There was once a lover who had
sighed for long years in separation from his beloved, and wasted in the fire
of remoteness. From the rule of love, his heart was empty of patience, and
his body weary of his spirit; he reckoned life without her as a mockery, and
time consumed him away. How many a day he found no rest in longing for her;
how many a night the pain of her kept him from sleep; his body was worn to a
sigh, his heart’s wound had turned him to a cry of sorrow. He had given a
thousand lives for one taste of the cup of her presence, but it availed him
not. The doctors knew no cure for him, and companions avoided his company;
yea, physicians have no medicine for one sick of love, unless the favor of
the beloved one deliver him.
|
At last, the tree of his longing
yielded the fruit of despair, and the fire of his hope fell to ashes. Then
one night he could live no more, and he went out of his house and made for
the marketplace. On a sudden, a watchman followed after
him.
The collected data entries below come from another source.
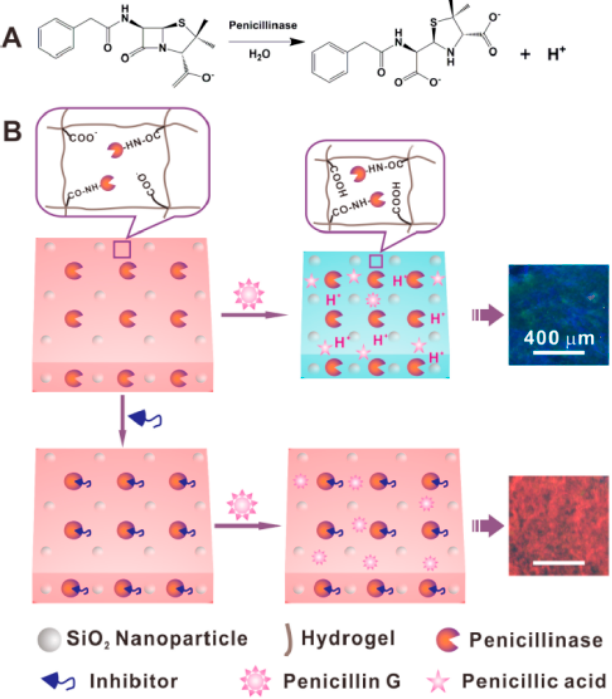
Figure 15. ( A ) Enzymatic reaction between penicillinase and penicillin G; ( B ) Schematic illustration of the PCCH (penicillinase colloidal crystal hydrogel) sensor for the detection of β -lactam antibiotic and β -lactamase inhibitor. Reproduced with permission from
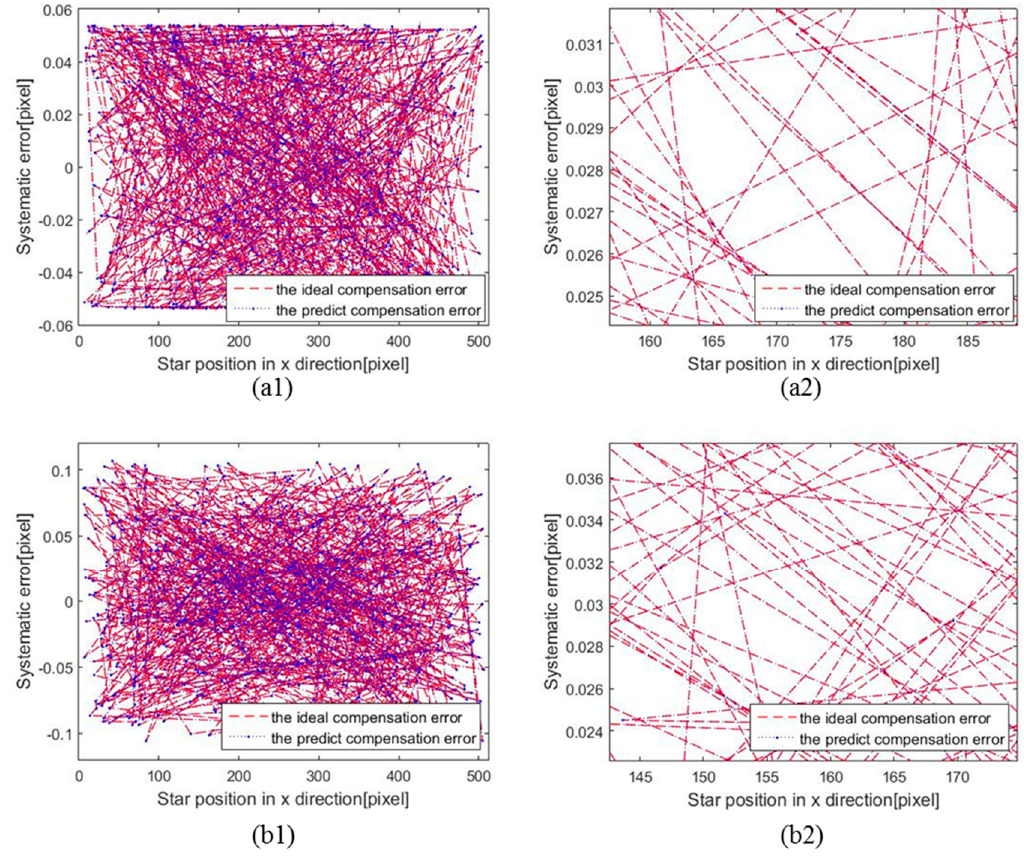
Figure 10. Experiment results of random positions. ( a1 , a2 ) Gaussian width σ PSF = 0.3. ( b1 , b2 ) Gaussian width σ PSF = 0.671.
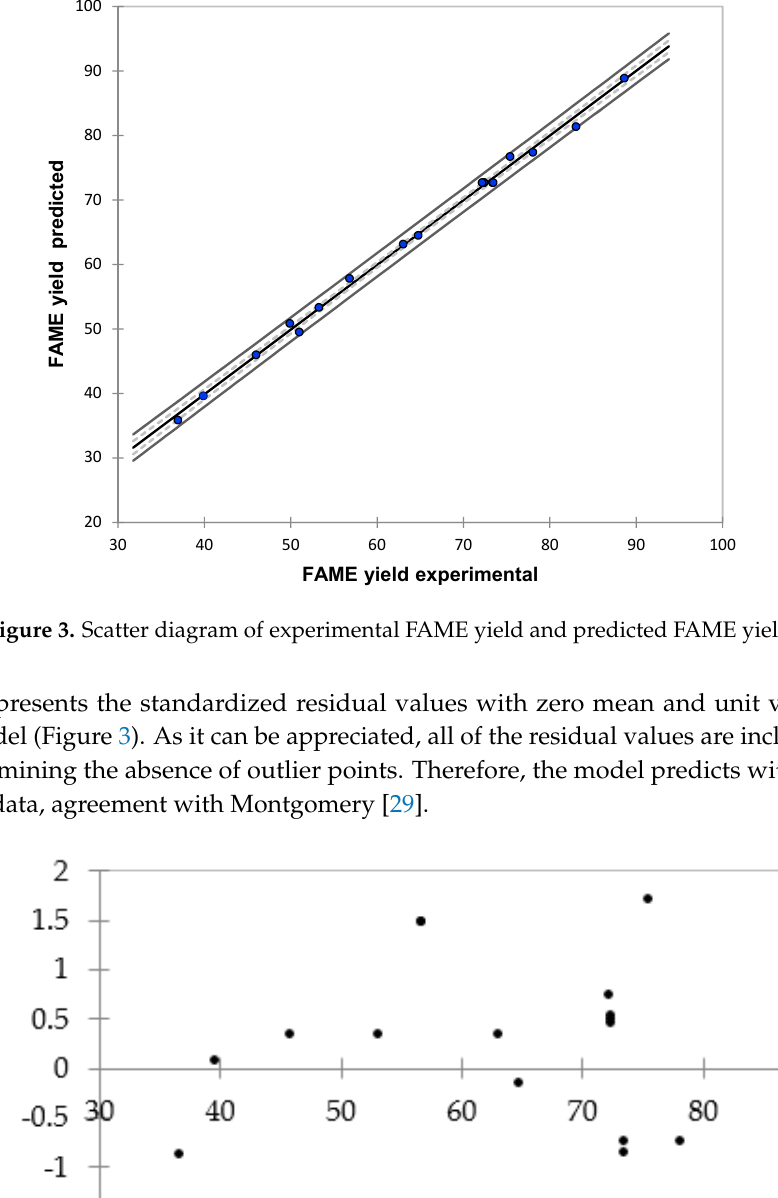
Table 6. ANOVA for the model regression.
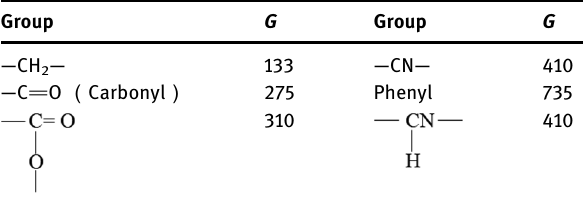
Table 2: Polyamide - link chemical groups ’ molar attraction constant G ( 2.04 × 10 − 3 J 1/2 · m 2/3 ) at 25°C ( 17 )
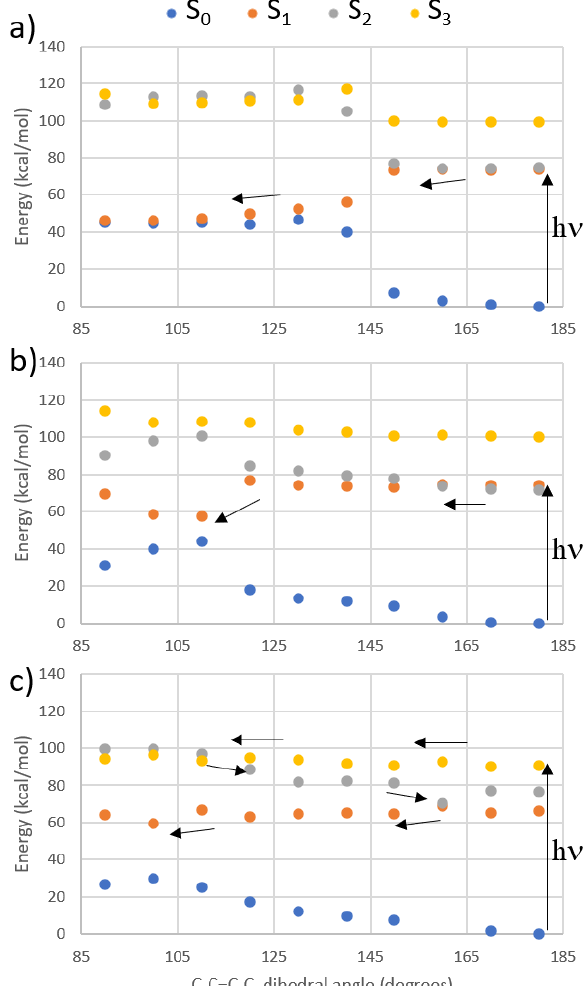
Figure 5. Single State (SS)-CASPT2 photoisomerization pathways when irradiating ( a ) S 1 , ( b ) S 2 , and ( c ) S 3 , shown with arrows.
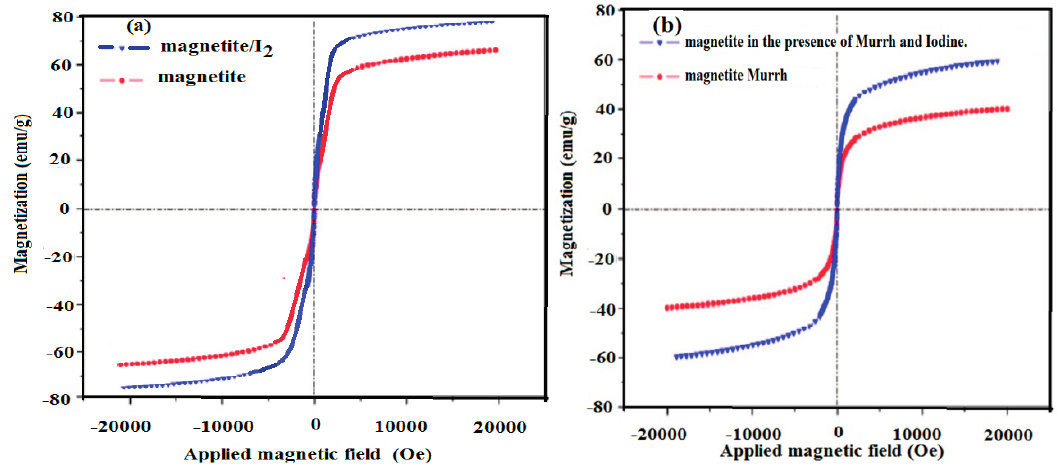
Figure 5. Hysteresis loop of the ( a ) magnetite prepared in the absence of myrrh and ( b ) presence of myrrh at 298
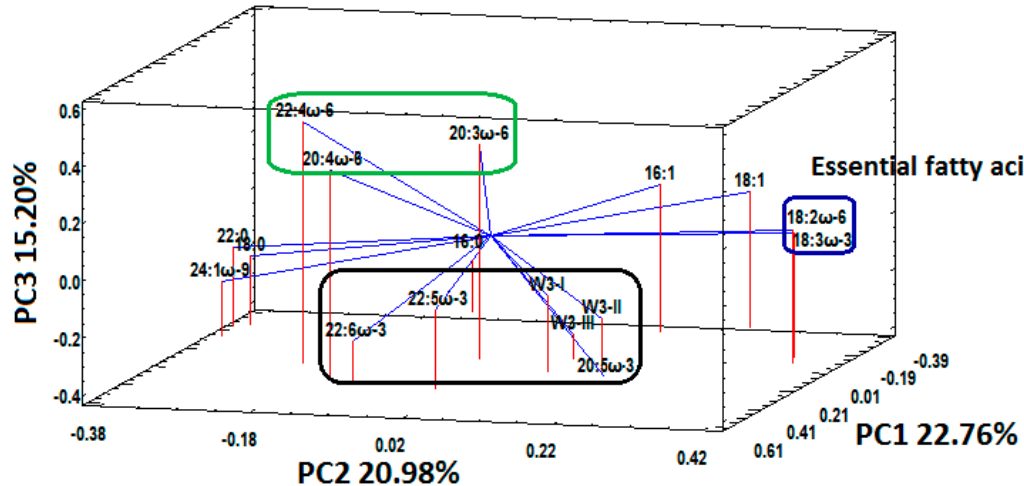
Figure 4. Principal components 1, 2 and 3 (PC1, PC2 and PC3, respectively) to study the correlation between selected fatty acids in maternal red blood cells and electronic food frequency questionnaire (e-FFQ) variables (WI = seafood as dinner, WII = seafood as spread or snack, WIII = ω -3 supplements) as . There is an association between 20:5 ω -3 (EPA), 22:5 ω -3 (DPA), 22:6 ω -3 (DHA) and WI, WII, WIII (black frame), while their ω -6 counterparts (green frame) and essential fatty acids (blue frame) do not correlate with the e-FFQ variables.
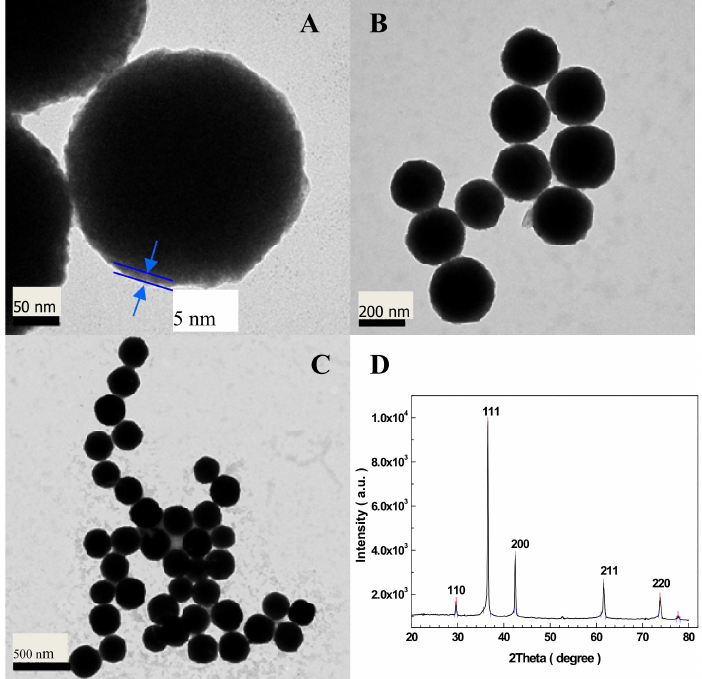
Figure 1. TEM images ( A – C ) and XRD pattern ( D ) of Cu 2 O–BSA NPs. The red lines in D are the standard peaks (PDF No. 65-3288) of Cu 2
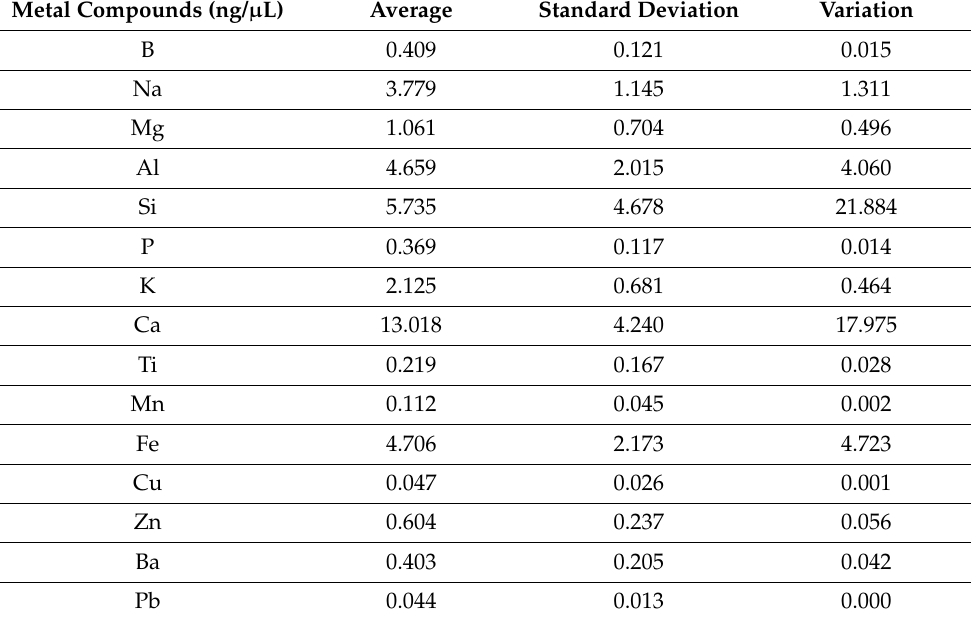
Table 5. Total metal components in the TSP samples at 20 m and 70 m.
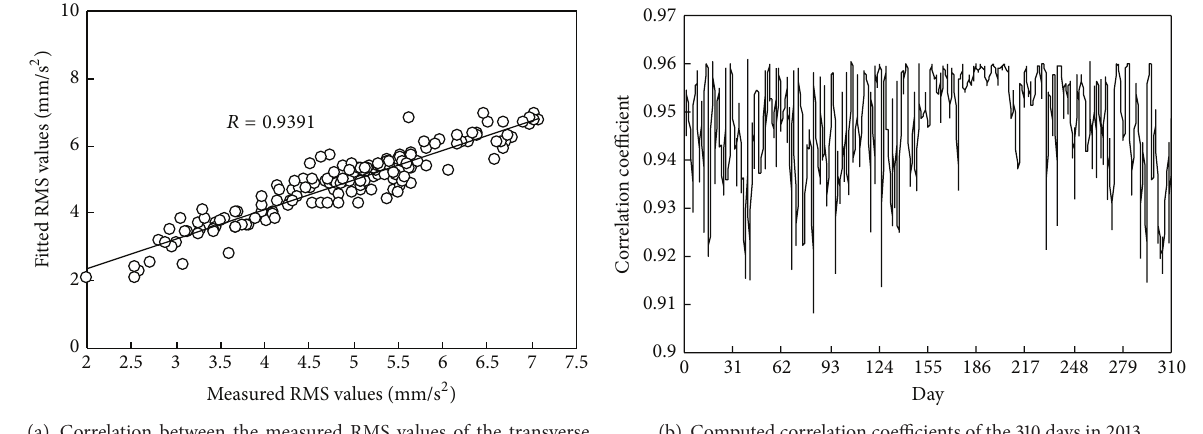
(a) Correlation between the measured RMS values of the transverse accelerations in the middle of the second span and the corresponding fitted values Figure 5: Fitting effect of cross-correlation between RMS values of transverse accelerations by using quadratic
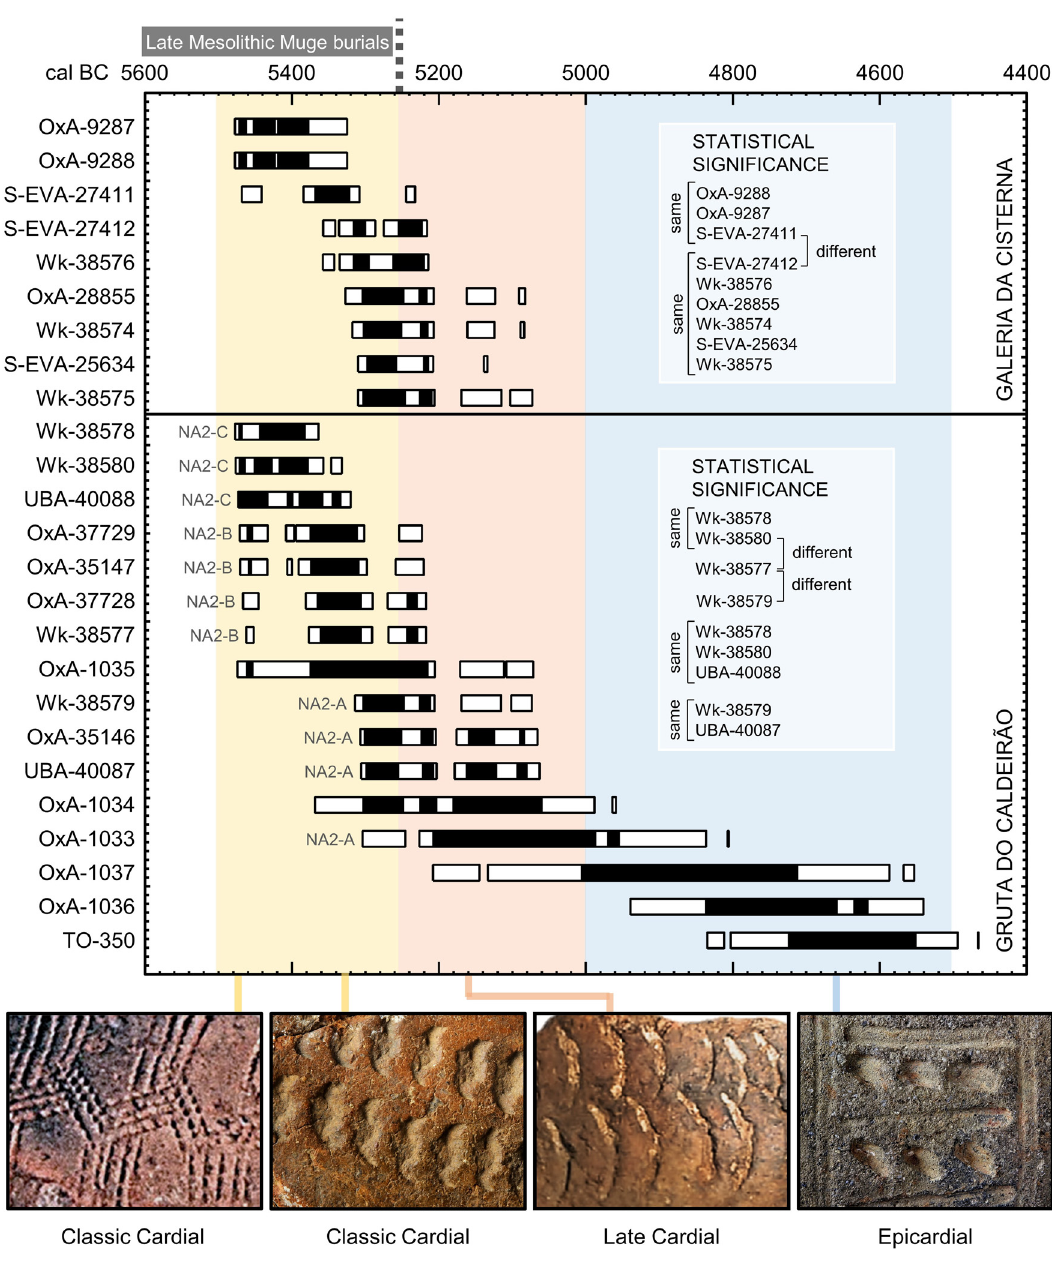
Figure 8: Calibrated radiocarbon ages and periodisation of the Early Neolithic in Central Portugal. Calibration used the IntCal20 Northern Hemisphere curve in Calib 8.1 for Windows ( Reimer et al., 2020; Stuiver & Reimer, 1993 ) . The directly dated human bones based on which the funerary activity of horizon NA2 times could be phased are labelled accordingly. The upper chronological boundary of Mesolithic burial activity at Muge is taken from Peyroteo - Stjerna ( 2020 )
He broke into a run, with the watchman following; then other watchmen
came together, and barred every passage to the weary one. And the wretched
one cried from his heart, and ran here and there, and moaned to himself:
“Surely this watchman is Izrá’íl, my angel of death, following so fast upon
me; or he is a tyrant of men, seeking to harm me.” His feet carried him on,
the one bleeding with the arrow of love, and his heart lamented. Then he came
to a garden wall, and with untold pain he scaled it, for it proved very high;
and forgetting his life, he threw himself down to the garden.
|
And there he beheld his beloved
with a lamp in her hand, searching for a ring she had lost. When the
heart-surrendered lover looked on his ravishing love, he drew a great breath
and raised up his hands in prayer, crying: “O God! Give Thou glory to the
watchman, and riches and long life. For the watchman was Gabriel, guiding
this poor one; or he was Isráfíl, bringing life to this wretched one!”
|
Indeed, his words were true, for
he had found many a secret justice in this seeming tyranny of the watchman,
and seen how many a mercy lay hid behind the veil. Out of wrath, the guard
had led him who was athirst in love’s desert to the sea of his loved one, and lit up the dark night of absence with the light of
reunion. He had driven one who was afar, into the garden of nearness, had
guided an ailing soul to the heart’s physician.
|
Now if the lover could have looked
ahead, he would have blessed the watchman at the start, and prayed on his
behalf, and he would have seen that tyranny as justice; but since the end was
veiled to him, he moaned and made his plaint in the beginning. Yet those who
journey in the garden land of knowledge, because they see the end in the
beginning, see peace in war and friendliness in anger.